Все это в равной мере свидетельствует и о высоком качестве сценария как исторической хроники и о драматургической его негибкости.
Там, где отсутствует драматическая коллизия, не может быть и моментов драматического напряжения, возникающих непосредственно из динамики отношений и поступков действующих лиц.
Когда по ходу картины требуется подъем действия, напряжение, автор «Прометея» прибегает к бравурному фортиссимо, бросает (пока что речь идет о нереализованном замысле) на поле съемки массы людей. «Голодный поход» по дворцу князей Дадиани; батальные сцены на Кавказе, бунт бурлаков; поджог усадьбы — таковы кульминационные моменты действия. ‹…›
Кавалеридзе прекрасно отдает себе отчет в том, что составляет силу его дарования и в чем его слабость. ‹…› Если бы мы не звали, что фильму по сценарию «Прометей» будет ставить автор «Перекопа» и «Колиивщины», вопрос пришлось бы поставить очень резко — о бледности и рыхлости сценария, о его непригодности для постановки со стороны показателей драматургической формы. О непригодности, несмотря на высокое политико-идеологическое качество замысла.
Между замыслом и окончательной зрелищной формой кинопроизведения лежит пропасть. Мостик, перебрасываемый через нее режиссером Кавалеридзе, шаток и ненадежен. «Я считаю сценарий лишь поводом к работе над картиной», — признается автор «Прометея». И вся его предшествующая работа является иллюстрацией к этой предпосылке, как бы извиняющей и пытающейся возвести в канон и догму драматургическую несостоятельность большого мастера.
Весь предшествующий опыт Кавалеридзе, опыт «Злывы» [«Ливень»], «Перекопа» и «Колиивщины» есть живое свидетельство той борьбы, какую упорно ведет этот интересный и культурный художник, воспитанный на традициях скульптуры и живописи, против законов кинематографической формы.

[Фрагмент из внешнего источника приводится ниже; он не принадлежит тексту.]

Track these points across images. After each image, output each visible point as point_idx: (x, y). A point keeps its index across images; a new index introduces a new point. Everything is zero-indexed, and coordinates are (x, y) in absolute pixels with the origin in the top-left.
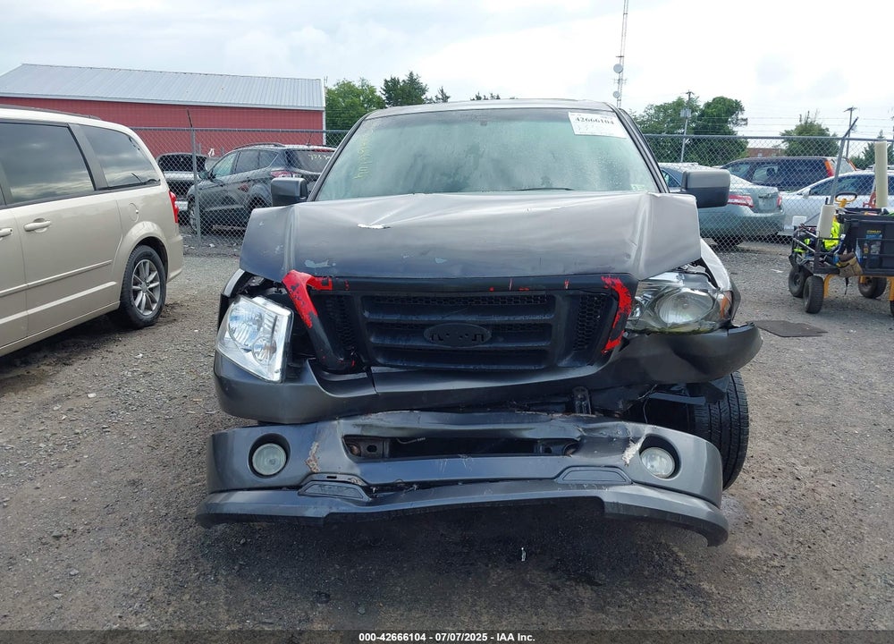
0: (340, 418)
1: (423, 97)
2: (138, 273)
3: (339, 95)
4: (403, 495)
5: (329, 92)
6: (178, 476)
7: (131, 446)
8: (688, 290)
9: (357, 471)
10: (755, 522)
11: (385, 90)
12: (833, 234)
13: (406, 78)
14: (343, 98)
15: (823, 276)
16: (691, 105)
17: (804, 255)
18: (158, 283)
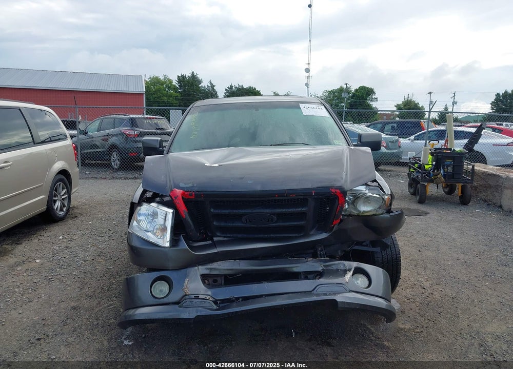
0: (199, 265)
1: (200, 86)
2: (56, 190)
3: (151, 84)
4: (234, 304)
5: (147, 83)
6: (99, 303)
7: (68, 288)
8: (371, 194)
9: (209, 293)
10: (406, 311)
11: (177, 82)
12: (429, 162)
13: (190, 75)
14: (154, 85)
15: (426, 184)
16: (347, 90)
17: (415, 173)
18: (67, 196)
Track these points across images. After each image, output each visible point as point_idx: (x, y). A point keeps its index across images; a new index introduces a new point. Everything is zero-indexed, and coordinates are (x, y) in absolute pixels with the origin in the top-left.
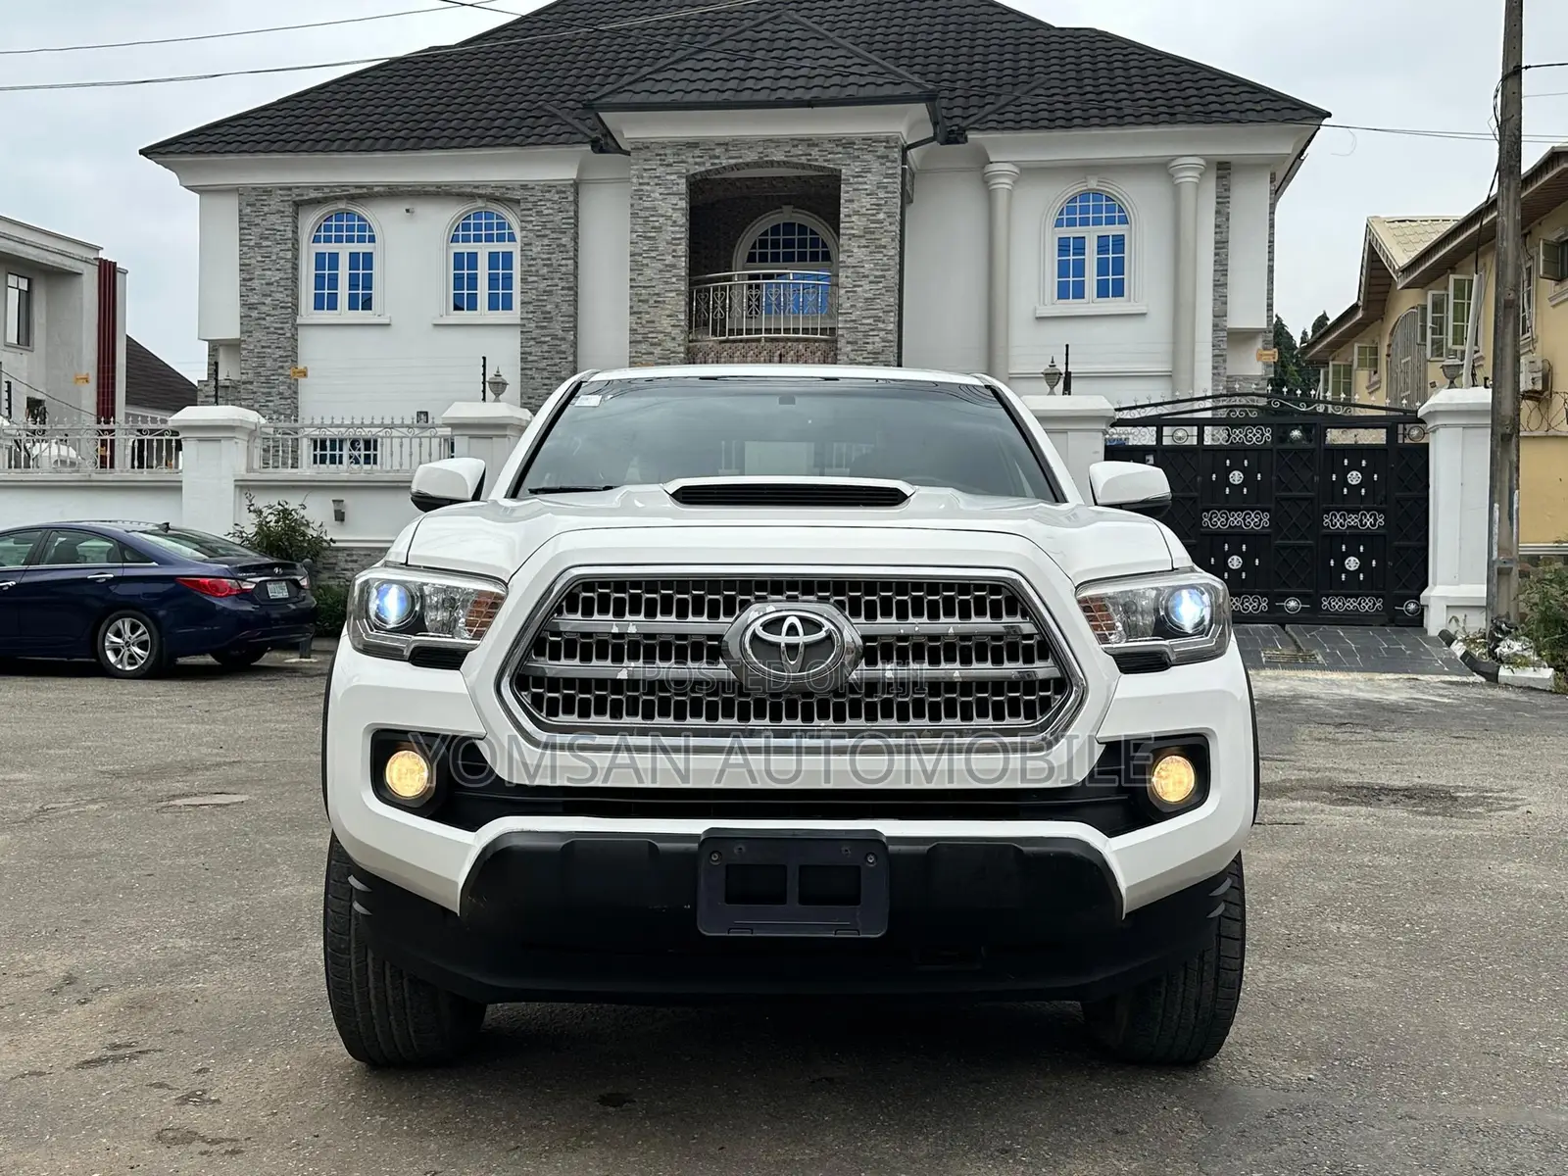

Но законы кино жестоко мстят каждому, кто пытается их нарушить. Можно наперед сказать, что кадры «Прометея» будут поражать своей монументальностью и живописной выразительностью, что единство изобразительного стиля будет проходить через всю картину. Но едва ли этими качествами удастся замаскировать основной порок картины — фрагментарность ее построения, схематизм героев, статическую неподвижность образов.
Выводы? Нельзя говорить об отдельных переделках. Ставить вопрос надо о пересмотре принципиальных установок, о переоценке самим мастером творческих своих позиций.
Лядов И. Прометей // Кино (М.). 1934. 10 августа.